# Bothriurus coriaceus(chilean dwarf brown scorpion)



## lil-lizzi (Jul 22, 2009)

Could anyone give me any information on these? I've looked through a few posts on here and a little on google but it's mostly temperature and humidity recommendations


----------



## spinnin_tom (Apr 20, 2011)

these guys can live at room temperature, but if you want to breed, keep at 25c plus, so i've been told.

a mix of coco fiber and play sand as a substrate.

they are not communal, keep singly.

they'll be wanting very little space, a couple of gallons at the very most.

not picky eaters, very nice genus


----------



## Kamike (Aug 3, 2009)

spinnin_tom said:


> these guys can live at room temperature, but if you want to breed, keep at 25c plus, so i've been told.
> 
> a mix of coco fiber and play sand as a substrate.
> 
> ...


25c is far to hot for them. I have kept quite a few species of Chillian scorp and summer time is a nightmare. I found that when temps went over 22-23c that they started dying off and that 20c was ok. They come from locations that have very cold nights and warmish temps during the day.

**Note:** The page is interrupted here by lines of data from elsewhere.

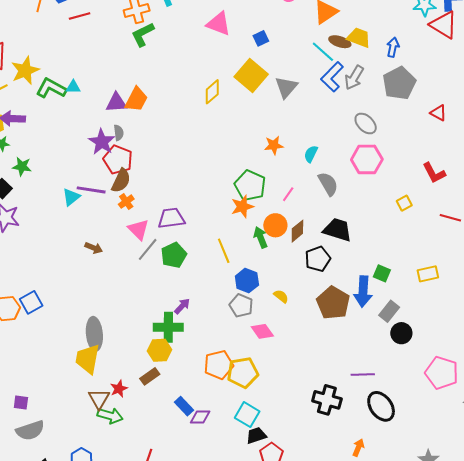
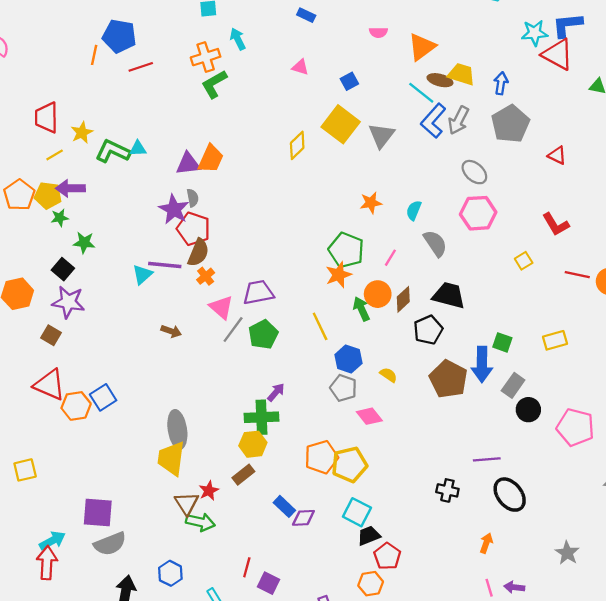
pink triangle: (219, 24) -> (300, 67), size x0.6
yellow star: (25, 70) -> (82, 133), size x0.7
pink pentagon: (442, 373) -> (575, 427), moved
black cross: (327, 400) -> (447, 490), size x0.7
purple square: (21, 403) -> (98, 512), size x1.8

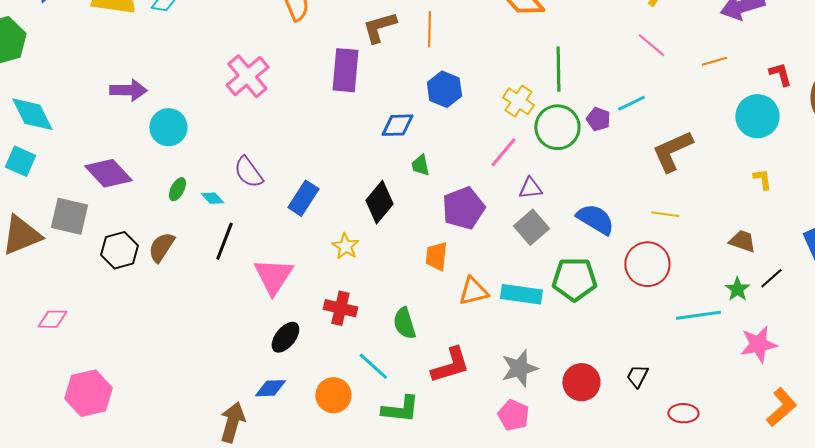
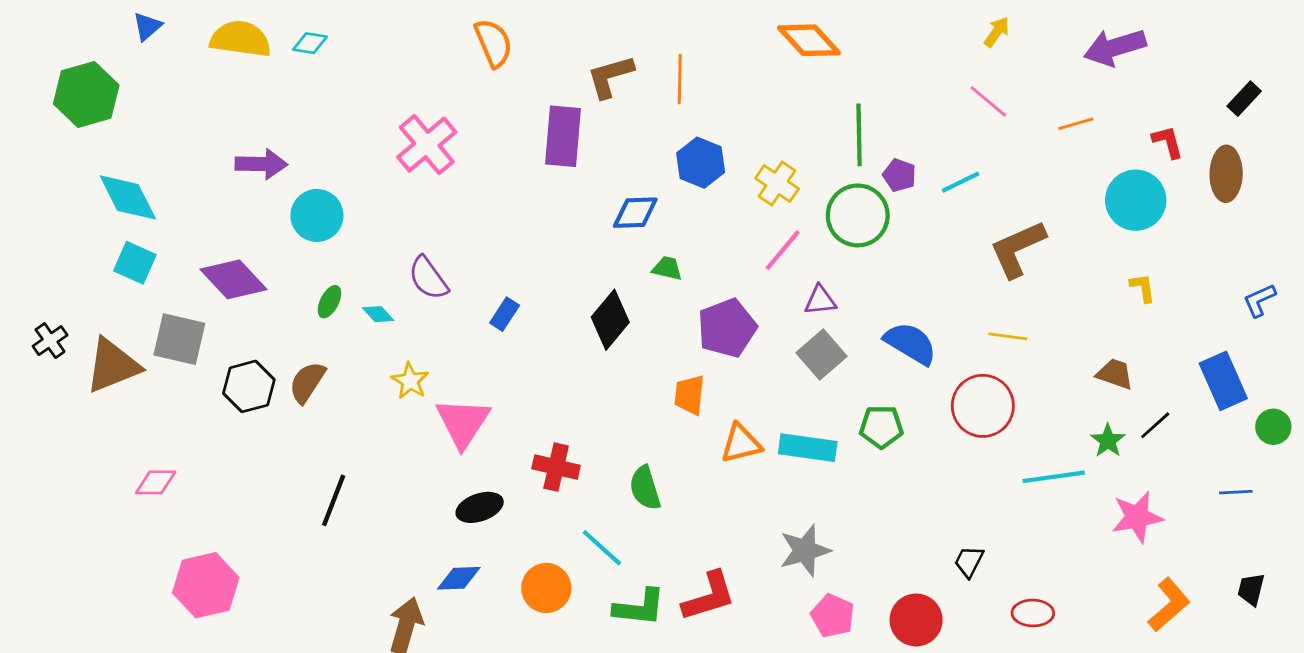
yellow cross: (518, 101) -> (777, 183), moved
purple pentagon: (598, 119) -> (899, 175), moved
cyan square: (20, 161) -> (135, 263), moved
green trapezoid: (420, 165) -> (667, 268), turned 115
blue rectangle: (303, 198) -> (505, 314), size x0.7
black line: (224, 241) -> (334, 500), moved
yellow star: (345, 246) -> (410, 381), moved
green pentagon: (574, 279) -> (881, 427), size x0.7
black ellipse: (285, 337) -> (480, 507), turned 32
red L-shape: (450, 365) -> (709, 596), moved
red circle: (581, 382) -> (916, 620), moved
pink pentagon: (513, 415) -> (833, 616), moved

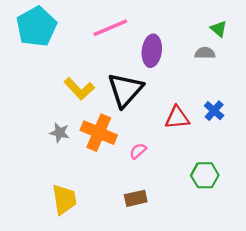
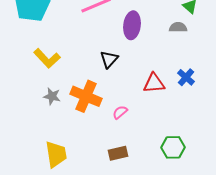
yellow L-shape: (79, 89) -> (47, 58), moved
black triangle: (125, 90) -> (109, 59), size x0.6
green hexagon: (205, 175) -> (173, 147), moved

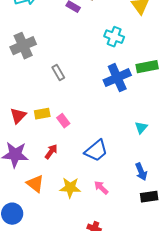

Quite active scorps although if you find that they burrow down and don't surface again for weeks and weeks at a time it's usually because they are to warm. I used a mixture of sand, soil and coir to make a substrate that was just slightly damp to the touch. Keep them away from direct light and fluctuating heat sources like radiators. If temps get to high in the summer place them somewhere near a fan (I put them in the porch lol)


----------



## lucozade3000 (Aug 16, 2008)

:iamwithstupid:

-J


----------



## Kamike (Aug 3, 2009)

lucozade3000 said:


> :iamwithstupid:
> 
> -J


Oi! I prefer to be called mentally disadvantaged, it sounds intelligent


----------



## spinnin_tom (Apr 20, 2011)

i'm just going with what i've been told with the breeding aspect


----------